Reserved judgment of ex-BC medical officer charged with sex crimes
Albert de Villiers is charged with sex crimes against a young boy between June 15, 2018 and July 31, 2020 in Alberta.
Albert de Villiers, a former chief medical officer of the Interior of British Columbia, had the judgment of his trial for sex crimes against a child reserved on February 7.
The man pleaded not guilty to a charge of sexual assault against a child and a charge of sexual interference he allegedly committed against a young boy between June 15, 2018 and July 31, 2020. is a judge of the Court of King's Bench, Shaina Leonard, who heard, alone, the doctor's case in Grande Prairie, Alberta.
The trial, which is being conducted without a jury, began Tuesday with the testimony of the alleged victim, a child now 11 years old. The young boy, whose identity is being kept secret, said he was sexually assaulted, in addition to being shown pornography, by Albert de Villiers when he repeatedly slept at the doctor's .
Albert de Villiers defended himself on Wednesday by rejecting these allegations. The defendant has insisted on his innocence, but nevertheless believes he overstepped the bounds towards the family by acting as a relative rather than a friend. He said in particular that he and the child were close, but that no abuse took place.
The court also heard this week that the young boy slept at the doctor's several times. The alleged victim was sometimes accompanied by other members of his family, but he sometimes went there alone to spend the night.
The doctor explained during his testimony that he does not remember how many times the child and his family members slept at his house.
He says he once slept in the same tent as the boy while they were camping with other children. Albert de Villiers also said he once slept alone with the boy in a basement bedroom while his wife slept with other children upstairs.
The doctor agreed that he shouldn't have done certain things like sleeping in the same tent as children.
None of these allegations were made. been proven in court, pending judgment on February 7.
The defense questioned the young boy's testimony during the trial. The defendant's attorney, Chris Millsap, alleged that the child's testimony sometimes lacked consistency and that parts of his allegations were vague.
He has argued that the boy may be misremembering what happened. The lawyer raised the possibility that the child would have instead watched pornography on an electronic tablet when he was at the home of Albert de Villiers.
Clearly [the child] felt ashamed and guilty about what he saw, and that led to the conversation with his mother [about his allegations], Chris Millsap claimed.
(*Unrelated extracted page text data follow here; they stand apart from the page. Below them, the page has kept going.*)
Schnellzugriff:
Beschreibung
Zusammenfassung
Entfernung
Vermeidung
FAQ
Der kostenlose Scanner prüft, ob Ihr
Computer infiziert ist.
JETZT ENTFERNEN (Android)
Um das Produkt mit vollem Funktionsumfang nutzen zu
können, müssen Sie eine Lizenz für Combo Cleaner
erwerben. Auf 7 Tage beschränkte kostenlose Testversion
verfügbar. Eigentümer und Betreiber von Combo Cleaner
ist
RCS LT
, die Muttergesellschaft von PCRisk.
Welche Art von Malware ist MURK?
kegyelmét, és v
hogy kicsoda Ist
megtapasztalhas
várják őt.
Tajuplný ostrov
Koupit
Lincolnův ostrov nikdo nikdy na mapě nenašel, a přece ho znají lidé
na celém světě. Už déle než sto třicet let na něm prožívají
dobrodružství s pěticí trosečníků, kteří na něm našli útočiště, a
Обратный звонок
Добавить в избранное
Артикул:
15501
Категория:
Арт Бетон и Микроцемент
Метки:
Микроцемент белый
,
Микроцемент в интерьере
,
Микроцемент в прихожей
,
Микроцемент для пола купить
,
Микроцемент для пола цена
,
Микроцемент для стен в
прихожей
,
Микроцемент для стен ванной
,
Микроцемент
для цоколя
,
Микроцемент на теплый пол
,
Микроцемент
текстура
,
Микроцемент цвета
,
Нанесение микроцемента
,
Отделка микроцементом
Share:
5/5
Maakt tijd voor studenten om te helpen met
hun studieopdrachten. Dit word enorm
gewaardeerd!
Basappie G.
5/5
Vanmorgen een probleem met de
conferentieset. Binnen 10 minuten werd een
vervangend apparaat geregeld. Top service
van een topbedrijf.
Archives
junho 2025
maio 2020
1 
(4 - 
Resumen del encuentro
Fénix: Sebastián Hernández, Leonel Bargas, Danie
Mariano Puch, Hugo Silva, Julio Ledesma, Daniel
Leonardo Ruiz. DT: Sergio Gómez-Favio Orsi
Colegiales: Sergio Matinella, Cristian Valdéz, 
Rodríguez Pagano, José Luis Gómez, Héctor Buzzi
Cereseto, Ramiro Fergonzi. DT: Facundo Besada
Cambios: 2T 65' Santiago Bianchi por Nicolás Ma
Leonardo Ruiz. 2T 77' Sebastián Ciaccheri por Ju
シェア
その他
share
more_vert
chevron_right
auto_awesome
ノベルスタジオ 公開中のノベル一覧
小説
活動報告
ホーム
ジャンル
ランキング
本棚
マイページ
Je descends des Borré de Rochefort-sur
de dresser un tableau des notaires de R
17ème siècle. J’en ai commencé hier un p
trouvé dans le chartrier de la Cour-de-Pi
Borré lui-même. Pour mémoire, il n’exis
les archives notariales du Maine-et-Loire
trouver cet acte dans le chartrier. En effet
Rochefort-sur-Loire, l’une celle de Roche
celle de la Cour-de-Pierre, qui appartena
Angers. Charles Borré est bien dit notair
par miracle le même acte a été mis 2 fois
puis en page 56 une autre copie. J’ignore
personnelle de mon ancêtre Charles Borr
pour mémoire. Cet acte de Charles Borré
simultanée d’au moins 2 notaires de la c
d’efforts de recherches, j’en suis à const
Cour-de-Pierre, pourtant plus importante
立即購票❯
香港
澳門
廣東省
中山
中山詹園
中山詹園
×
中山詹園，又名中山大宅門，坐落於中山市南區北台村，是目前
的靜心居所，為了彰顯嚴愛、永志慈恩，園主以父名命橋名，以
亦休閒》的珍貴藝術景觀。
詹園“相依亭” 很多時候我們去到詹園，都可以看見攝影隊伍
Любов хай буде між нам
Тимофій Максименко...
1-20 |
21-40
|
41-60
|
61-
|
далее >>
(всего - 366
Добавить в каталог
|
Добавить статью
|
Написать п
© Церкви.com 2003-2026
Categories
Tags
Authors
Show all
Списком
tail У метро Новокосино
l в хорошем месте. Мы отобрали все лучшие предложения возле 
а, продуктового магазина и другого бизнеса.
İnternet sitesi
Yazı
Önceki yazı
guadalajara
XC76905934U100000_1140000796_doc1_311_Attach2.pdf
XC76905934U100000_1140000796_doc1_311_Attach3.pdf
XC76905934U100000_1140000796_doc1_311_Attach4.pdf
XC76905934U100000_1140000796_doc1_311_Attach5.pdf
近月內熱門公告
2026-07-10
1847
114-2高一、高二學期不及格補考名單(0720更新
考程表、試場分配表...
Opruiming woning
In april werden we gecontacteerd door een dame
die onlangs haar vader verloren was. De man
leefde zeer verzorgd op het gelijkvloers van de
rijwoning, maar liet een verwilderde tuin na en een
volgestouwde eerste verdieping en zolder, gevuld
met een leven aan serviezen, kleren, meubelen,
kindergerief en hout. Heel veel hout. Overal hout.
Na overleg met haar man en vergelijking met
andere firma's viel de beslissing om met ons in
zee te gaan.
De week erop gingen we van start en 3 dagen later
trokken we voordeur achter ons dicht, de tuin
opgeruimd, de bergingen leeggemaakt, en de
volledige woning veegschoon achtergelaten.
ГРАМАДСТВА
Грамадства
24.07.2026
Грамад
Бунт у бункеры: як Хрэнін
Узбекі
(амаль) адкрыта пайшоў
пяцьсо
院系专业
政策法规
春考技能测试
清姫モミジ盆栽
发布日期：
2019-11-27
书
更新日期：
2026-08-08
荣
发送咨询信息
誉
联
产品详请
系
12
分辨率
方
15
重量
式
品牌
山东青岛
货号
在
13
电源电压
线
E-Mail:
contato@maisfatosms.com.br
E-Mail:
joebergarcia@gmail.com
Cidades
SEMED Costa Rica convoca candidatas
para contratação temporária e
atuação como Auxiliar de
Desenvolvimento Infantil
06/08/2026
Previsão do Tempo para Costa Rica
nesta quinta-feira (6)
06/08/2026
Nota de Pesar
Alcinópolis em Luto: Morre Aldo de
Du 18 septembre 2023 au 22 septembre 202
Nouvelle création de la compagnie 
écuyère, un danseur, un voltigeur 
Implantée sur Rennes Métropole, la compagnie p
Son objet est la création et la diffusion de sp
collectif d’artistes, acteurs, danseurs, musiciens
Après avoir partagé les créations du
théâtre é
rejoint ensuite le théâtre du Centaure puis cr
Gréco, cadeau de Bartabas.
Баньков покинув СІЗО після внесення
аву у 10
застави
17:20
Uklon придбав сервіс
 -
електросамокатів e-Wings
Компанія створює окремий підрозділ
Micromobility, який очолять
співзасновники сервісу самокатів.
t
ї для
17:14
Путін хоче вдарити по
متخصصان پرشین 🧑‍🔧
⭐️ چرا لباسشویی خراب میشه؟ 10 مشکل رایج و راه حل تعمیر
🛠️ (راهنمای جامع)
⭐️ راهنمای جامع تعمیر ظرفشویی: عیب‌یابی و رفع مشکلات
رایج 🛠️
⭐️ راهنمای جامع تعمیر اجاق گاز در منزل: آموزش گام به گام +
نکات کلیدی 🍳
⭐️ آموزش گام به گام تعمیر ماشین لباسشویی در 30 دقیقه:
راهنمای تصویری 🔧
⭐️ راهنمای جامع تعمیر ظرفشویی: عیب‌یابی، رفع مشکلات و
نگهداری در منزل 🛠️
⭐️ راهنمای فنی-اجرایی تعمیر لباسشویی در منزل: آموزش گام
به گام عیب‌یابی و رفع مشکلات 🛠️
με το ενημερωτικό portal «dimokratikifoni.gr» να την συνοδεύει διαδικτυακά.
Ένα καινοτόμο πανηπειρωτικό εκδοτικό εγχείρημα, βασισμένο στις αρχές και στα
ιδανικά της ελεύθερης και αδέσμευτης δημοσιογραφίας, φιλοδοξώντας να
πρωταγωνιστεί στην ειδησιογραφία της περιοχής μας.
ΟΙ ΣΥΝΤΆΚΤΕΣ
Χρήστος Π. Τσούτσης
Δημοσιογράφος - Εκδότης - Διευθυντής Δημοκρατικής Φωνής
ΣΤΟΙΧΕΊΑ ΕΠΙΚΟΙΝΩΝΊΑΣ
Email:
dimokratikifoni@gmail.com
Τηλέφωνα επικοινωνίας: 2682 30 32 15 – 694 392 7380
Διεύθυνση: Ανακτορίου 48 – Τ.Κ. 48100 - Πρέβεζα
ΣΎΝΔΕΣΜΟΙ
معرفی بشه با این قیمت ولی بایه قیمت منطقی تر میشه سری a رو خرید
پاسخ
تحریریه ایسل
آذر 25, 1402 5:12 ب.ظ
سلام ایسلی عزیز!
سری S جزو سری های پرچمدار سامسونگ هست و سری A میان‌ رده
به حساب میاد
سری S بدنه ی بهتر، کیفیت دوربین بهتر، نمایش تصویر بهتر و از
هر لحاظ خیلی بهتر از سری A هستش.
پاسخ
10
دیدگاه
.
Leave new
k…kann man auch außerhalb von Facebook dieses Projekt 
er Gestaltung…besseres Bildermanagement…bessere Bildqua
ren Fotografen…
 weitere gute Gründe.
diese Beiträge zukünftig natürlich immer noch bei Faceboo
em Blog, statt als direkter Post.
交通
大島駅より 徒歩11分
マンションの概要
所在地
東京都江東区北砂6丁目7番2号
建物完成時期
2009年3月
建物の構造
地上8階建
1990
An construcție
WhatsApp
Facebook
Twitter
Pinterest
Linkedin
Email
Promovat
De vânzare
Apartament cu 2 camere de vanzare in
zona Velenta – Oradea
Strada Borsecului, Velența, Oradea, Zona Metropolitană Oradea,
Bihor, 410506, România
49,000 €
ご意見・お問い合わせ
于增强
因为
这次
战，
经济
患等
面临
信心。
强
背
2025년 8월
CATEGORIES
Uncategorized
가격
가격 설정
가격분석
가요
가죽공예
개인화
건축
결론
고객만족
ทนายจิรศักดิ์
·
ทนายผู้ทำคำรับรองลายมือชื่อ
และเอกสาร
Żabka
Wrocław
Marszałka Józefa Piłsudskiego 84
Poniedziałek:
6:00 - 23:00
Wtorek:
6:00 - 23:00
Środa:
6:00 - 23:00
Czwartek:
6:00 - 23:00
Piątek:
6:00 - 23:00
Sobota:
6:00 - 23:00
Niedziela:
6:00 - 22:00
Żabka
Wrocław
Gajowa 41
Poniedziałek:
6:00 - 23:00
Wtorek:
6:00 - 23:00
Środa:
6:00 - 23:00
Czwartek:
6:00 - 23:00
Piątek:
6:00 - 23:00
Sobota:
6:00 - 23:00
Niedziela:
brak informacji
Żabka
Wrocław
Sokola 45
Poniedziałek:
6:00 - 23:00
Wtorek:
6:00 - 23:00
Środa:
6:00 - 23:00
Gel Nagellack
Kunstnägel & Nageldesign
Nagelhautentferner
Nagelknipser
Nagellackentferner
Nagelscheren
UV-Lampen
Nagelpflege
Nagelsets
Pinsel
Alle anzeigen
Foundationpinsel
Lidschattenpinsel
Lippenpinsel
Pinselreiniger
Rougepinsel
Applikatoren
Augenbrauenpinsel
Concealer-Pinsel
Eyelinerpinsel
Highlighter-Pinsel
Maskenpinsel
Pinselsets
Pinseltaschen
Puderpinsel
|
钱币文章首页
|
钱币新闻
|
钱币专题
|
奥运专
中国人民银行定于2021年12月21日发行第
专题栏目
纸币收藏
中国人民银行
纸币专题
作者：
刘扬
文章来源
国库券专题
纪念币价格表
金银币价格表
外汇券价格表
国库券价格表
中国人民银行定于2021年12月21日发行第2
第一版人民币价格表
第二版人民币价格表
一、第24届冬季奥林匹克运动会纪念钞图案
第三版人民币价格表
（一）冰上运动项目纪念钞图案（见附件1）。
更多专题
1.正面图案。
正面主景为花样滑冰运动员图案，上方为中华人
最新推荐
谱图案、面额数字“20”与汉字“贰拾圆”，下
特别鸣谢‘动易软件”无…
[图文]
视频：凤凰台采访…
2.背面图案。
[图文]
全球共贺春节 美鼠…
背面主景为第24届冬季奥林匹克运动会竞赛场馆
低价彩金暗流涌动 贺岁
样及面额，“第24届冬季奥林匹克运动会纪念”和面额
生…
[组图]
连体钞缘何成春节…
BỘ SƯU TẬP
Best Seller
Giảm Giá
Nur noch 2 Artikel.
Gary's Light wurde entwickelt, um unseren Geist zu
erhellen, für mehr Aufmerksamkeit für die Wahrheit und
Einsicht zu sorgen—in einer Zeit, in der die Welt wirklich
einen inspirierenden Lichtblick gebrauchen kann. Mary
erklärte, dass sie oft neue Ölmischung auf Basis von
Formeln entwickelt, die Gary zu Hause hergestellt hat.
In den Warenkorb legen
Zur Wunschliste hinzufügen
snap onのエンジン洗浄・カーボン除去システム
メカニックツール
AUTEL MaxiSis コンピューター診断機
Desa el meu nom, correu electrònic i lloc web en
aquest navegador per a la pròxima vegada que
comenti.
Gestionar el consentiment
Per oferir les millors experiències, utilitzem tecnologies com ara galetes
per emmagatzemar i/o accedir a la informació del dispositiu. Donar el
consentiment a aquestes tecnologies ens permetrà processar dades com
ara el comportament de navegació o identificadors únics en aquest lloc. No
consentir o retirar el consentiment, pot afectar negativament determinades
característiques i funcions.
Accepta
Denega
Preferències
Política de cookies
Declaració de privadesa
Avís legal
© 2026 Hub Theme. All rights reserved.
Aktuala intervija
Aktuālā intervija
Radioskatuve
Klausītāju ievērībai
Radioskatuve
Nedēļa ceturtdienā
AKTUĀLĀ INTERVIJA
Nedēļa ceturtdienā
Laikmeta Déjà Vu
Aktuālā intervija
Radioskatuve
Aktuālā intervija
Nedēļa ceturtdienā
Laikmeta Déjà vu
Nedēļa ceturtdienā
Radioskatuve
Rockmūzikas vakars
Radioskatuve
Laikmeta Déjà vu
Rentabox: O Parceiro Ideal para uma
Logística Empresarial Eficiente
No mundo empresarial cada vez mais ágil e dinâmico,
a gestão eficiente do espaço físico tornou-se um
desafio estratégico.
Crown Attorney Amber Pickrell, however, countered that the boy was consistent about key details of his alleged assault. These are not details that he invented. He had no way of knowing these things.
Albert de Villiers worked as a Medical Officer of Health for Alberta Health Services North Zone for 16 years. He moved to Kelowna in 2020 for a position as Chief Interior Medical Officer of Health in British Columbia.
Albert de Villiers is also due to appear in court in the month of x27;August for three other counts involving another minor complainant. The case charges him with voyeurism, sexual interference and making sexually explicit material available to a child.